[EM] Does Bucklin 2-level satisfy Participation (mono-add-top)?

Kristofer Munsterhjelm km_elmet at lavabit.com
Wed Jan 4 06:50:29 PST 2012


On 01/03/2012 10:44 PM, Ted Stern wrote:
> I've seen examples in which Bucklin (with equal ratings) fails the
> Participation criterion, AKA Woodall's mono-add-top criterion for
> deterministic methods:
>
>    "the participation criterion says that the addition of a ballot,
>    where candidate A is strictly preferred to candidate B, to an
>    existing tally of votes should not change the winner from candidate
>    A to candidate B." (from Wikipedia)

Mono-add-top is not the same thing as Participation. IRV passes the 
former but fails the latter (to my knowledge).

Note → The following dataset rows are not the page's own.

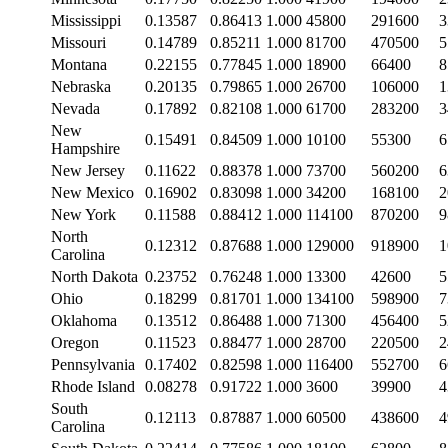
Mississippi
0.13587
0.86413
1.000
45800
291600
3
Missouri
0.14789
0.85211
1.000
81700
470500
5
Montana
0.22155
0.77845
1.000
18900
66400
8
Nebraska
0.20135
0.79865
1.000
26700
106000
1
Nevada
0.17892
0.82108
1.000
61700
283200
3
New
0.15491
0.84509
1.000
10100
55300
6
Hampshire
New Jersey
0.11622
0.88378
1.000
73700
560200
6
New Mexico
0.16902
0.83098
1.000
34200
168100
2
New York
0.11588
0.88412
1.000
114100
870200
9
North
0.12312
0.87688
1.000
129000
918900
1
Carolina
North Dakota
0.23752
0.76248
1.000
13300
42600
5
Ohio
0.18299
0.81701
1.000
134100
598900
7
Oklahoma
0.13512
0.86488
1.000
71300
456400
5
Oregon
0.11523
0.88477
1.000
28700
220500
2
Pennsylvania
0.17402
0.82598
1.000
116400
552700
6
Rhode Island
0.08278
0.91722
1.000
3600
39900
4
South
0.12113
0.87887
1.000
60500
438600
4
Carolina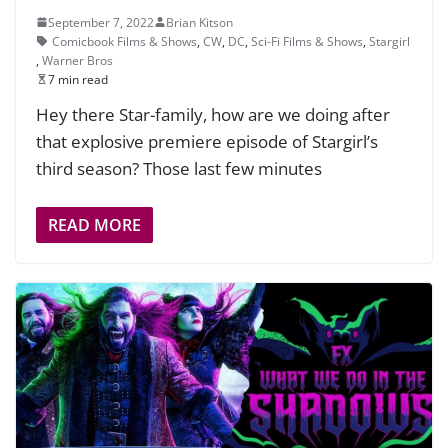
September 7, 2022
Brian Kitson
Comicbook Films & Shows
,
CW
,
DC
,
Sci-Fi Films & Shows
,
Stargirl
,
Warner Bros
7 min read
Hey there Star-family, how are we doing after
that explosive premiere episode of Stargirl’s
third season? Those last few minutes
READ MORE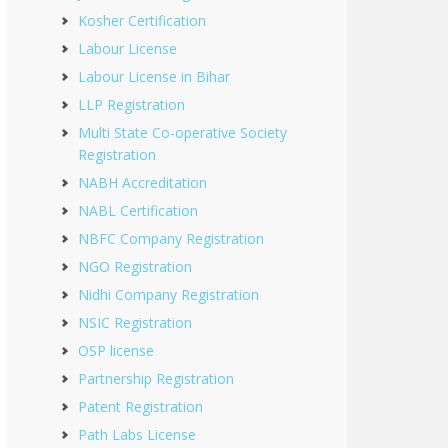
Kosher Certification
Labour License
Labour License in Bihar
LLP Registration
Multi State Co-operative Society
Registration
NABH Accreditation
NABL Certification
NBFC Company Registration
NGO Registration
Nidhi Company Registration
NSIC Registration
OSP license
Partnership Registration
Patent Registration
Path Labs License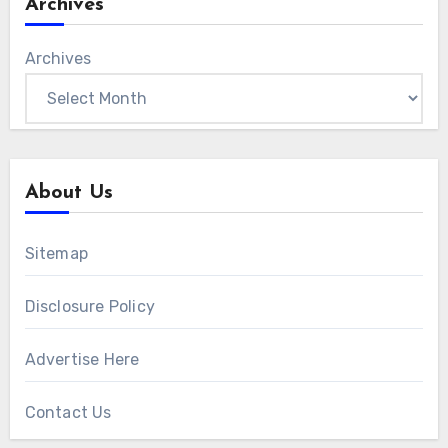
Archives
Archives
About Us
Sitemap
Disclosure Policy
Advertise Here
Contact Us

Consider a method where, given a certain ballot set, A wins, that the 
method's social ordering is A > C > B > D, and that no A-top vote can 
change the winner. Then someone comes along and votes B > A > C > D. 
After he does so, the winner switches to C. Then that method fails 
Participation (because the voter who submitted that ballot expressed A > 
C yet the method switched from A to C), but not mono-add-top (because B 
 > A > C > D is not an A-first ballot, and it didn't harm B's relative 
position in the ordering because B wasn't a winner anyway).

That said, I am not aware of any examples where two-level Bucklin fails 
either Participation or mono-add-top. If the voters have to rank every 
candidate and have only two levels, then I think Bucklin always gives 
the same result as Approval (in which case it would pass both). With 
truncation, however, it gets more murky.